Every picture should be left out, but the lines below must be repeated exactly.

*** Record excerpts ***

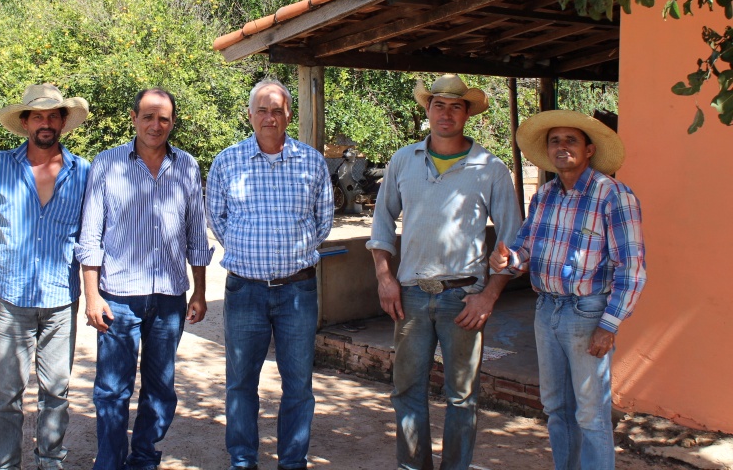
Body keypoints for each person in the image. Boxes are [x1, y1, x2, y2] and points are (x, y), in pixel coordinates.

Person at [366, 74, 522, 470]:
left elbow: (513, 241)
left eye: (456, 106)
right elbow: (382, 225)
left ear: (467, 113)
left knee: (462, 397)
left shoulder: (490, 168)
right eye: (439, 105)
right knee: (407, 391)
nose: (446, 113)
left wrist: (489, 295)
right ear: (428, 110)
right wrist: (386, 278)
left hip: (464, 297)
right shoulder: (404, 160)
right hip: (412, 295)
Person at [491, 110, 646, 470]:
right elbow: (526, 251)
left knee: (591, 413)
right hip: (546, 310)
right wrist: (508, 260)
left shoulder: (614, 196)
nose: (562, 147)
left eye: (570, 140)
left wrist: (609, 324)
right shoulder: (544, 195)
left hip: (587, 313)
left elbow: (632, 268)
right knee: (556, 408)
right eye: (555, 141)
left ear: (589, 149)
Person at [77, 88, 211, 470]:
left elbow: (195, 236)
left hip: (169, 298)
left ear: (172, 123)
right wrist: (92, 296)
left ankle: (144, 459)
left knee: (160, 390)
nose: (156, 125)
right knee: (112, 390)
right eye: (149, 116)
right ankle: (110, 462)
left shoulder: (186, 165)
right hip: (118, 298)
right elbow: (91, 237)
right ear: (134, 118)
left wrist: (199, 293)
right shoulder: (106, 163)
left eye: (164, 118)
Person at [206, 78, 334, 470]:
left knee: (298, 385)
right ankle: (243, 460)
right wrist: (250, 250)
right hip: (245, 290)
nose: (269, 117)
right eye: (261, 109)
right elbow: (217, 219)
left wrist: (289, 250)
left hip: (298, 291)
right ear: (249, 115)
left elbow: (323, 221)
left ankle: (292, 461)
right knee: (242, 383)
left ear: (289, 115)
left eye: (277, 110)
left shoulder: (311, 161)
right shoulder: (227, 162)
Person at [0, 84, 92, 470]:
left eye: (53, 115)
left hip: (61, 300)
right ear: (26, 121)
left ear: (63, 121)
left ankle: (50, 461)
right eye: (38, 115)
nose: (45, 123)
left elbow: (92, 235)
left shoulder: (84, 173)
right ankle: (4, 464)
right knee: (8, 393)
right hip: (11, 297)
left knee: (56, 391)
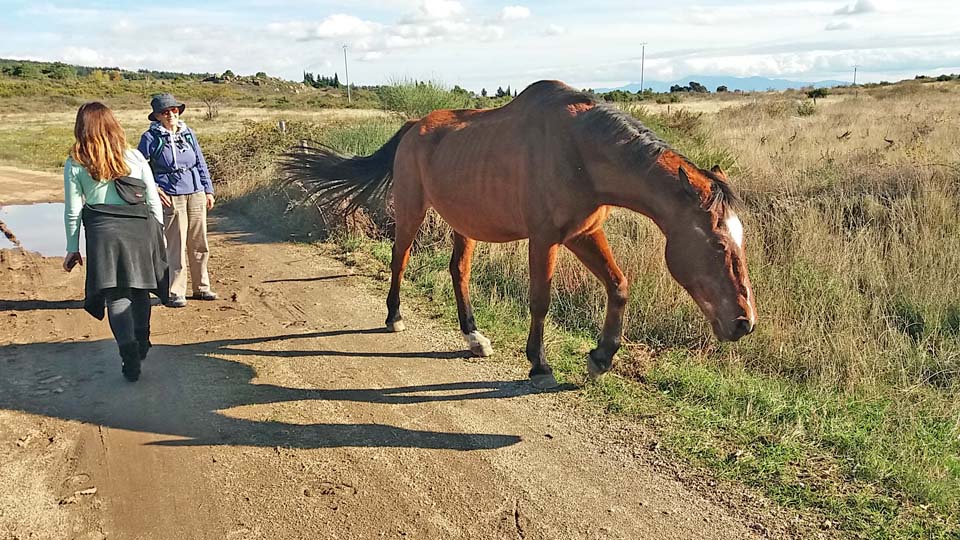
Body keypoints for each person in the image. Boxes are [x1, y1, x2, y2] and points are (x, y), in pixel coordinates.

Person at [63, 102, 168, 382]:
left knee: (116, 294)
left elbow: (74, 209)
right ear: (113, 124)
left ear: (81, 128)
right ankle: (142, 341)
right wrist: (159, 235)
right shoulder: (134, 156)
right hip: (140, 228)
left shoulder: (76, 162)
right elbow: (152, 200)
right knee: (140, 288)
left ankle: (128, 351)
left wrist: (72, 247)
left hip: (103, 234)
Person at [138, 93, 218, 308]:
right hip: (171, 195)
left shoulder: (188, 133)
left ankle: (202, 288)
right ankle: (176, 292)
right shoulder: (150, 138)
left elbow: (200, 162)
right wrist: (153, 188)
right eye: (165, 112)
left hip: (196, 192)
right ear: (156, 116)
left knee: (200, 243)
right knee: (176, 245)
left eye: (174, 110)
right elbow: (139, 167)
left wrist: (208, 190)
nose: (171, 114)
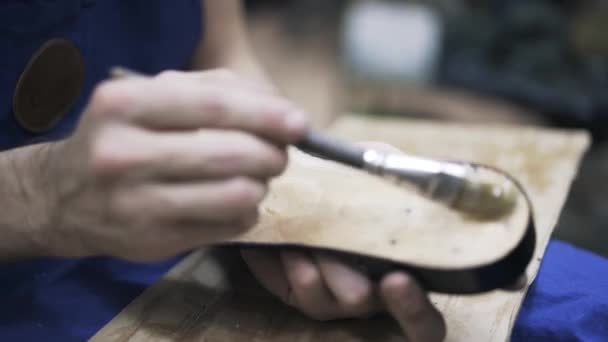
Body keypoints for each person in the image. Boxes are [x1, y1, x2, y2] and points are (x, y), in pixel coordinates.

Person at [0, 1, 606, 341]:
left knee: (583, 311)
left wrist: (287, 202)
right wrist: (33, 196)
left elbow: (222, 51)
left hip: (206, 236)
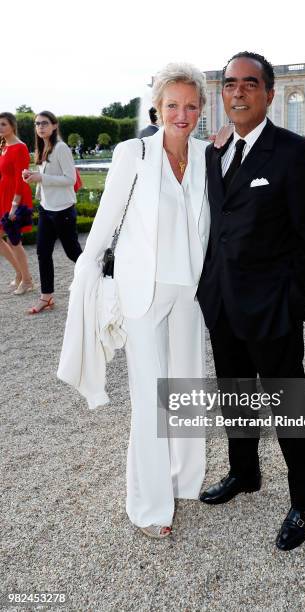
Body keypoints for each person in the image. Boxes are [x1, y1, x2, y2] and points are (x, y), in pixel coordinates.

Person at [58, 63, 211, 539]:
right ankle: (148, 507)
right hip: (142, 292)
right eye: (172, 105)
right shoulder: (134, 153)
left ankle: (184, 481)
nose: (181, 114)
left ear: (201, 109)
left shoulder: (209, 155)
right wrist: (83, 281)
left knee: (186, 388)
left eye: (190, 105)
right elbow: (103, 226)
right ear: (157, 107)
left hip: (190, 290)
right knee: (150, 398)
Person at [197, 52, 305, 551]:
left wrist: (292, 301)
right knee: (235, 398)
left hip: (272, 309)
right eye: (230, 83)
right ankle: (244, 474)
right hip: (223, 304)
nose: (238, 91)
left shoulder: (292, 151)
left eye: (250, 83)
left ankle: (303, 501)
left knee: (289, 405)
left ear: (269, 93)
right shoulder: (215, 153)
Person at [23, 111, 82, 314]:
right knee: (43, 253)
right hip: (47, 209)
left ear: (54, 125)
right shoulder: (43, 147)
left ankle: (101, 281)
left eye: (45, 123)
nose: (40, 127)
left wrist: (41, 178)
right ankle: (46, 297)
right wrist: (31, 176)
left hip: (63, 209)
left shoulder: (61, 148)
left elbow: (70, 179)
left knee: (73, 252)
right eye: (37, 124)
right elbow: (46, 176)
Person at [0, 112, 34, 294]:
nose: (0, 128)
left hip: (16, 196)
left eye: (3, 124)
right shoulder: (4, 145)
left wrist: (15, 203)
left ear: (12, 126)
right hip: (3, 194)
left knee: (14, 240)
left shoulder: (20, 147)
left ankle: (27, 280)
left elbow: (21, 179)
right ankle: (20, 274)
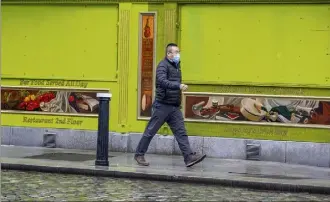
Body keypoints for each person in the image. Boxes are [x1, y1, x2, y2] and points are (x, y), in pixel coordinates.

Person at [134, 43, 206, 167]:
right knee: (150, 131)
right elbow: (162, 81)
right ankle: (139, 154)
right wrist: (178, 86)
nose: (178, 54)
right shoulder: (163, 65)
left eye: (178, 52)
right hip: (162, 106)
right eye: (176, 52)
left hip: (174, 107)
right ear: (169, 54)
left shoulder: (177, 66)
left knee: (181, 132)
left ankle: (188, 157)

*** End of Record excerpts ***

● Final answer:
Body keypoints for each person in the image. Boxes are [x1, y1, x2, y2] and points are (x, y), in pixel coordinates.

Person at [366, 74, 522, 470]:
left elbow: (513, 241)
left eye: (456, 106)
right elbow: (382, 225)
left ear: (467, 113)
left knee: (462, 397)
left shoulder: (490, 168)
right eye: (439, 105)
right knee: (407, 391)
nose: (446, 113)
left wrist: (489, 295)
right ear: (428, 110)
right wrist: (386, 278)
left hip: (464, 297)
right shoulder: (404, 160)
right hip: (412, 295)
Person at [491, 110, 646, 470]:
right elbow: (526, 251)
left knee: (591, 413)
right hip: (546, 310)
right wrist: (508, 260)
left shoulder: (614, 196)
nose: (562, 147)
left eye: (570, 140)
left wrist: (609, 324)
right shoulder: (544, 195)
left hip: (587, 313)
left elbow: (632, 268)
right knee: (556, 408)
right eye: (555, 141)
left ear: (589, 149)
Person at [77, 88, 211, 470]:
left elbow: (195, 236)
left hip: (169, 298)
left ear: (172, 123)
right wrist: (92, 296)
left ankle: (144, 459)
left knee: (160, 390)
nose: (156, 125)
right knee: (112, 390)
right eye: (149, 116)
right ankle: (110, 462)
left shoulder: (186, 165)
right hip: (118, 298)
right elbow: (91, 237)
right ear: (134, 118)
left wrist: (199, 293)
right shoulder: (106, 163)
left eye: (164, 118)
Person at [206, 78, 334, 470]:
left knee: (298, 385)
right ankle: (243, 460)
right wrist: (250, 250)
right hip: (245, 290)
nose: (269, 117)
right eye: (261, 109)
right elbow: (217, 219)
left wrist: (289, 250)
left hip: (298, 291)
right ear: (249, 115)
left elbow: (323, 221)
left ankle: (292, 461)
right knee: (242, 383)
left ear: (289, 115)
left eye: (277, 110)
left shoulder: (311, 161)
right shoulder: (227, 162)
Person at [0, 84, 92, 470]:
left eye: (53, 115)
left hip: (61, 300)
right ear: (26, 121)
left ear: (63, 121)
left ankle: (50, 461)
right eye: (38, 115)
nose: (45, 123)
left elbow: (92, 235)
left shoulder: (84, 173)
right ankle: (4, 464)
right knee: (8, 393)
right hip: (11, 297)
left knee: (56, 391)
Body keypoints for each person in the image. Boxes are [x1, y1, x2, y2] and points are (x, y), in pixel coordinates.

Person at [63, 102, 168, 382]:
left knee: (116, 294)
left elbow: (74, 209)
right ear: (113, 124)
left ear: (81, 128)
right ankle: (142, 341)
right wrist: (159, 235)
right shoulder: (134, 156)
right hip: (140, 228)
left shoulder: (76, 162)
right elbow: (152, 200)
right knee: (140, 288)
left ankle: (128, 351)
left wrist: (72, 247)
left hip: (103, 234)
Person at [138, 93, 218, 308]:
right hip: (171, 195)
left shoulder: (188, 133)
left ankle: (202, 288)
right ankle: (176, 292)
right shoulder: (150, 138)
left elbow: (200, 162)
right wrist: (153, 188)
right eye: (165, 112)
left hip: (196, 192)
right ear: (156, 116)
left knee: (200, 243)
right knee: (176, 245)
left eye: (174, 110)
right elbow: (139, 167)
left wrist: (208, 190)
nose: (171, 114)
Body keypoints for each person in the image. Boxes are [x1, y1, x2, y2] and points are (x, y), in pixel coordinates.

Person at [0, 1, 606, 341]:
left knee: (583, 311)
left wrist: (287, 202)
right wrist: (33, 196)
left elbow: (222, 51)
left hip: (206, 236)
Body keypoints for each person in the image. Boxes are [x1, y1, x2, y2] and points are (x, y), in pixel coordinates.

Person at [58, 63, 211, 539]:
right ankle: (148, 507)
right hip: (142, 292)
right eye: (172, 105)
right shoulder: (134, 153)
left ankle: (184, 481)
nose: (181, 114)
left ear: (201, 109)
left shoulder: (209, 155)
right wrist: (83, 281)
left knee: (186, 388)
left eye: (190, 105)
right elbow: (103, 226)
right ear: (157, 107)
left hip: (190, 290)
right knee: (150, 398)
Person at [197, 52, 305, 551]:
left wrist: (292, 301)
right knee: (235, 398)
left hip: (272, 309)
right eye: (230, 83)
right ankle: (244, 474)
right hip: (223, 304)
nose: (238, 91)
left shoulder: (292, 151)
left eye: (250, 83)
left ankle: (303, 501)
left knee: (289, 405)
left ear: (269, 93)
right shoulder: (215, 153)
Person at [23, 111, 82, 314]:
right knee: (43, 253)
right hip: (47, 209)
left ear: (54, 125)
right shoulder: (43, 147)
left ankle: (101, 281)
left eye: (45, 123)
nose: (40, 127)
left wrist: (41, 178)
right ankle: (46, 297)
right wrist: (31, 176)
left hip: (63, 209)
left shoulder: (61, 148)
left elbow: (70, 179)
left knee: (73, 252)
right eye: (37, 124)
right elbow: (46, 176)
Person at [0, 112, 34, 294]:
nose: (0, 128)
left hip: (16, 196)
left eye: (3, 124)
right shoulder: (4, 145)
left wrist: (15, 203)
left ear: (12, 126)
right hip: (3, 194)
left knee: (14, 240)
left shoulder: (20, 147)
left ankle: (27, 280)
left elbow: (21, 179)
right ankle: (20, 274)
Body keypoints for each person in the image. Boxes are [x1, y1, x2, y2] and points are (x, y), in pixel coordinates.

Person at [134, 43, 206, 167]:
right knee: (150, 131)
right elbow: (162, 81)
right ankle: (139, 154)
right wrist: (178, 86)
nose: (178, 54)
right shoulder: (163, 65)
left eye: (178, 52)
right hip: (162, 106)
right eye: (176, 52)
left hip: (174, 107)
right ear: (169, 54)
left shoulder: (177, 66)
left knee: (181, 132)
left ankle: (188, 157)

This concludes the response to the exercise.